Light Plays a Critical Role in the Formation and Morphology of Perovskites

Perovskites are materials that have currently gained immense interest in solar energy technology as they prove to reduce the cost of solar cells to extremely low levels. Their efficiency majorly depends on the ability of individuals to control their deposition into films, however, the factors that influence the synthesis of perovskites are yet to be fully understood.

EPFL scientists have recently proved that in the two most common methods used today, light can immensely accelerate the formation of perovskite films and also control the morphology of their crystals, thus influencing the competence of the resulting solar cell. The breakthrough study features in Nature.

The research was performed by the lab of Michael Grätzel at EPFL. Grätzel has been globally recognized for inventing the first dye-sensitized solar cells (Grätzel cells) that modernized solar-energy science.

In this paper, Amita Ummadisingu, a PhD student, and her colleagues at Grätzel’s lab used scanning electron microscopy and confocal laser scanning fluorescence microscopy to study how direct light affects the crystal formation when depositing perovskites in layers, as it generally done to build a solar cell. The aim here is to guarantee homogeneity across the perovskite film, as this is connected to superior photovoltaic performance

Till date, efforts have been focused on enhancing perovskite solar-cell efficiency by optimizing the fabrication processes and their architecture. But basic aspects of perovskite formation, such as the factors or mechanism controlling the reaction are not properly understood, resulting in batch-to-batch inconsistencies in performance.

It should indeed be noted that understanding the light effect can enable scaling-up and reproducibility of perovskite photovoltaics to commercial production. This resulted in EPFL scientists studying the effect of light on two methods that are commonly used today for perovskite film deposition.

• Your tasks:
a: For each statement, say yes or no to whether it agrees with the perovskite article, and quote the article's deciding words: (i) The research was carried out in Michael Grätzel's lab at EPFL. (ii) Amita Ummadisingu is described as a postdoctoral researcher. (iii) The scientists studied how light affects three methods of perovskite film deposition.
b: According to the perovskite article, which journal published the study?
The data after this sentence has no connection to the perovskite article.

• Data section:
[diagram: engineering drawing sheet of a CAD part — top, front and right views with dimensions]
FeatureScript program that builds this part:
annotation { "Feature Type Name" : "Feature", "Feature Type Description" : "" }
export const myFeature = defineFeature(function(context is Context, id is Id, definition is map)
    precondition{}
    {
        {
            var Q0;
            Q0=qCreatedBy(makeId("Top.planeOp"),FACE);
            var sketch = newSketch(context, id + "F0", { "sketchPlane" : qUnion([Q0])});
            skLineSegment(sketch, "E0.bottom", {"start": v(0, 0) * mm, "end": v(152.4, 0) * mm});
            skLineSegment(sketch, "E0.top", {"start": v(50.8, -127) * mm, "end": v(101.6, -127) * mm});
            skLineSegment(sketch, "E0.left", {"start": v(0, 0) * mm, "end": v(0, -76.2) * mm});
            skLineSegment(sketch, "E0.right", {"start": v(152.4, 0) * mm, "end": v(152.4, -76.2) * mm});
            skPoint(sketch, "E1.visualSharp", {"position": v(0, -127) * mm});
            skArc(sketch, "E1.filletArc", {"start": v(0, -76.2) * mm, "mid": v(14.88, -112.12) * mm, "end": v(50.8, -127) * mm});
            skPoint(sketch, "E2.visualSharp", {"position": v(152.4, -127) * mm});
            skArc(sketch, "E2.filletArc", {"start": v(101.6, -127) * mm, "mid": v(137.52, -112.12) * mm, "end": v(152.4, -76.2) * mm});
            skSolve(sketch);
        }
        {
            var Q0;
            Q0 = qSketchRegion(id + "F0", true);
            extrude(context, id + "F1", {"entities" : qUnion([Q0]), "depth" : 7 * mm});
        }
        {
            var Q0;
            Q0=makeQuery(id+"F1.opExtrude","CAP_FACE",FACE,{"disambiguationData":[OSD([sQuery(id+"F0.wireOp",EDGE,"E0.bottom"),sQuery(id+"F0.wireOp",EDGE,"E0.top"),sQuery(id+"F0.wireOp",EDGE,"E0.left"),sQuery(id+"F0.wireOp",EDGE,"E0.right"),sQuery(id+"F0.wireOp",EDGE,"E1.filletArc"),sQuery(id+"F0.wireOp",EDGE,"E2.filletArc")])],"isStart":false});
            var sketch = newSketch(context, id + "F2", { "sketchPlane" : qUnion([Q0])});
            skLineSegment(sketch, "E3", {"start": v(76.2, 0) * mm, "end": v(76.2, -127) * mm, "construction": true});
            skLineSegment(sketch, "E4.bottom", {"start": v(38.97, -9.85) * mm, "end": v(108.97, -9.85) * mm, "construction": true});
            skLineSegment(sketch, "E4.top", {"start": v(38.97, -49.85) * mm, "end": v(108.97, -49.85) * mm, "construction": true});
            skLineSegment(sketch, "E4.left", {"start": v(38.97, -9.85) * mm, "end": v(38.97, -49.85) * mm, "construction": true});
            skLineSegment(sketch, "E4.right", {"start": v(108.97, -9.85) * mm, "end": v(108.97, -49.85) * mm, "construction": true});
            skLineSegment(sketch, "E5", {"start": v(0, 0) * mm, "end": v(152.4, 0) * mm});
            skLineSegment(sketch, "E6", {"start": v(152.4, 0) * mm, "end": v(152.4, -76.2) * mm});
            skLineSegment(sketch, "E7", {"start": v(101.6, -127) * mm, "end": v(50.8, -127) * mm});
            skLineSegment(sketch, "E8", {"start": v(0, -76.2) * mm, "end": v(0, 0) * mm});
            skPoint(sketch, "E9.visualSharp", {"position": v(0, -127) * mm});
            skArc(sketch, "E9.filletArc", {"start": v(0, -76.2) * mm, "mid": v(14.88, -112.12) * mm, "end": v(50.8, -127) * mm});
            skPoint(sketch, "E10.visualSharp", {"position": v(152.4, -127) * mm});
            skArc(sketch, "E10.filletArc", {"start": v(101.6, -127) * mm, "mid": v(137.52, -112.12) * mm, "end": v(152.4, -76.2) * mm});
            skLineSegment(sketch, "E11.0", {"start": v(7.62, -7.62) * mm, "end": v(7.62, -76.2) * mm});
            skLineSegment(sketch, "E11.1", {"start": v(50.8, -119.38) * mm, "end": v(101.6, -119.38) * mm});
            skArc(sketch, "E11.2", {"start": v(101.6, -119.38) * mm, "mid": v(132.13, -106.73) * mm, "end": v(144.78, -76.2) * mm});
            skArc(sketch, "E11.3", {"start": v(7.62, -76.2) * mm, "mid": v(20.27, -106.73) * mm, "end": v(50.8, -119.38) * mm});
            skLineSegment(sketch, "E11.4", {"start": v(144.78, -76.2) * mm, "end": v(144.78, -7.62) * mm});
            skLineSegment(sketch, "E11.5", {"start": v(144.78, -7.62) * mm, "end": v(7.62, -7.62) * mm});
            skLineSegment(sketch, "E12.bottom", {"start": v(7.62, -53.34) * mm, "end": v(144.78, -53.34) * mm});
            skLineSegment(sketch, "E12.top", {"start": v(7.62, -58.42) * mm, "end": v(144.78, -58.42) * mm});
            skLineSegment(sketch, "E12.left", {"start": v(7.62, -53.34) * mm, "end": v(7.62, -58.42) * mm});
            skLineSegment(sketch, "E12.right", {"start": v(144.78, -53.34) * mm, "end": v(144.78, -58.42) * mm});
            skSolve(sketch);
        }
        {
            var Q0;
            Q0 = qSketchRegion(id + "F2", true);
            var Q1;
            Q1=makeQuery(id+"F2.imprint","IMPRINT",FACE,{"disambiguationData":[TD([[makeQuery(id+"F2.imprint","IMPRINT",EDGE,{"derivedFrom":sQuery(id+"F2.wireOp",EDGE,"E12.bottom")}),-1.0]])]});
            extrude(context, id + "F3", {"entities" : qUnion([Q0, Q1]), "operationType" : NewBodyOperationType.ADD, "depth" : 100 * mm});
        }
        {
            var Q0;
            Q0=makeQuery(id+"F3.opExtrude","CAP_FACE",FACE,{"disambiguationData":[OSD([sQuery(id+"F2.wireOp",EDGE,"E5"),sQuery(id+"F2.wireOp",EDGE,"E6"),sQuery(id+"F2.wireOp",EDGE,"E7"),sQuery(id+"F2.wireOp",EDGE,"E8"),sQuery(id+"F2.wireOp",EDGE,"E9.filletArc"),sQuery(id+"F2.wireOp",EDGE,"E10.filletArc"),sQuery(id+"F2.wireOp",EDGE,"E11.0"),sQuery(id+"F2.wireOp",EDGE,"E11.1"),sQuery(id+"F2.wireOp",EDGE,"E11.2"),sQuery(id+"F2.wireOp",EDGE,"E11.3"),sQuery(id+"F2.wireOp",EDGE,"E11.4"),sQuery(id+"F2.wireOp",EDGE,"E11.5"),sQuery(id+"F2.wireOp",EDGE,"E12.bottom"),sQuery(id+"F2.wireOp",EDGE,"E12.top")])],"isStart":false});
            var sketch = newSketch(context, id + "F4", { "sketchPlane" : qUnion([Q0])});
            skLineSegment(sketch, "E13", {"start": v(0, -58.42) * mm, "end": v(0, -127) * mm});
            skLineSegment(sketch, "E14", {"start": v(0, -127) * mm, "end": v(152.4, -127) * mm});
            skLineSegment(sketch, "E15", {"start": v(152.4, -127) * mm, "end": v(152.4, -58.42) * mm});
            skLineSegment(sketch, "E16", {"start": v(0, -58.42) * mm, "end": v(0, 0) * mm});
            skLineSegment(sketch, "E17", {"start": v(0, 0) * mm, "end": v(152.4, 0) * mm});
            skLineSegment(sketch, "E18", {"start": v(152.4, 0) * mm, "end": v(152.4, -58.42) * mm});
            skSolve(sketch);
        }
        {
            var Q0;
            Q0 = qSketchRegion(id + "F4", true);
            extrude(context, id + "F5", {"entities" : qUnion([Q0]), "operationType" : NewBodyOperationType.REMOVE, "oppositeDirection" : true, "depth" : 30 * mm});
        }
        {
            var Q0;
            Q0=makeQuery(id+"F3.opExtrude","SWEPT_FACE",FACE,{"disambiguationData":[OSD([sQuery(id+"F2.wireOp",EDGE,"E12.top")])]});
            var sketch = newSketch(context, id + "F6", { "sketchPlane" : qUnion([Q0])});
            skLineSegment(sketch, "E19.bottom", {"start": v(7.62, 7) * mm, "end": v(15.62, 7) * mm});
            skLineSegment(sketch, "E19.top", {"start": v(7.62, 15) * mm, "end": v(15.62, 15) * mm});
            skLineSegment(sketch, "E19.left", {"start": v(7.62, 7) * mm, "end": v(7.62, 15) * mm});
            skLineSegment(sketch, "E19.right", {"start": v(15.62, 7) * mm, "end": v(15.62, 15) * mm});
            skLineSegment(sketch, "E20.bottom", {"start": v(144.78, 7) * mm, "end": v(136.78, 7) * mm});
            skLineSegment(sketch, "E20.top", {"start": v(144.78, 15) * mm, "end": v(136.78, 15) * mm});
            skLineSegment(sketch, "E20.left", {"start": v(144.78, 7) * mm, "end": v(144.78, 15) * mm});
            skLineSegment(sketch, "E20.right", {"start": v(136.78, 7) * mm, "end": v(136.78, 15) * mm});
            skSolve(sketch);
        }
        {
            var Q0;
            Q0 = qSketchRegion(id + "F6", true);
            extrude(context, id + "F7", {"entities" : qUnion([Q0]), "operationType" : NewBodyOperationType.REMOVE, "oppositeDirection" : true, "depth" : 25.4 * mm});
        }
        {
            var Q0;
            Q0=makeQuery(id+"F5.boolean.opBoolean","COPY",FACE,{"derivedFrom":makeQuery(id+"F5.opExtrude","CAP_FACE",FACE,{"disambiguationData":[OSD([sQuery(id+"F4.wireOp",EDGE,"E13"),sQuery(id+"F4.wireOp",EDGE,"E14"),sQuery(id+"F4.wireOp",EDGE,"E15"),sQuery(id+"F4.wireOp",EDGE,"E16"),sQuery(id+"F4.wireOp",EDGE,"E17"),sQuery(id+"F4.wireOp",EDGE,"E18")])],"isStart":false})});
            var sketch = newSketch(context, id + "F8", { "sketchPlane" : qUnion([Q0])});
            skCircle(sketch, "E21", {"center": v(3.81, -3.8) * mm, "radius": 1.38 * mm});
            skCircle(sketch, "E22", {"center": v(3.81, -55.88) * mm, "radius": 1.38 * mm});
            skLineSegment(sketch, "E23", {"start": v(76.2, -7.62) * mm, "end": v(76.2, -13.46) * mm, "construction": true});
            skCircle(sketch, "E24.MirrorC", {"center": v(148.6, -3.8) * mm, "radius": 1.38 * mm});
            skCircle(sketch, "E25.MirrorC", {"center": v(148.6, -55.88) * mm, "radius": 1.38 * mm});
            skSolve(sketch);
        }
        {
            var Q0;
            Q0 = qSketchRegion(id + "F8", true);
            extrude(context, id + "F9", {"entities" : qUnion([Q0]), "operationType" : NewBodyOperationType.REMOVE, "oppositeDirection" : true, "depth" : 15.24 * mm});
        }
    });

• Your responses:
a:
(i) Yes: "The research was performed by the lab of Michael Grätzel at EPFL."
(ii) No: "Amita Ummadisingu, a PhD student"
(iii) No: "two methods that are commonly used today for perovskite film deposition"

b: Nature.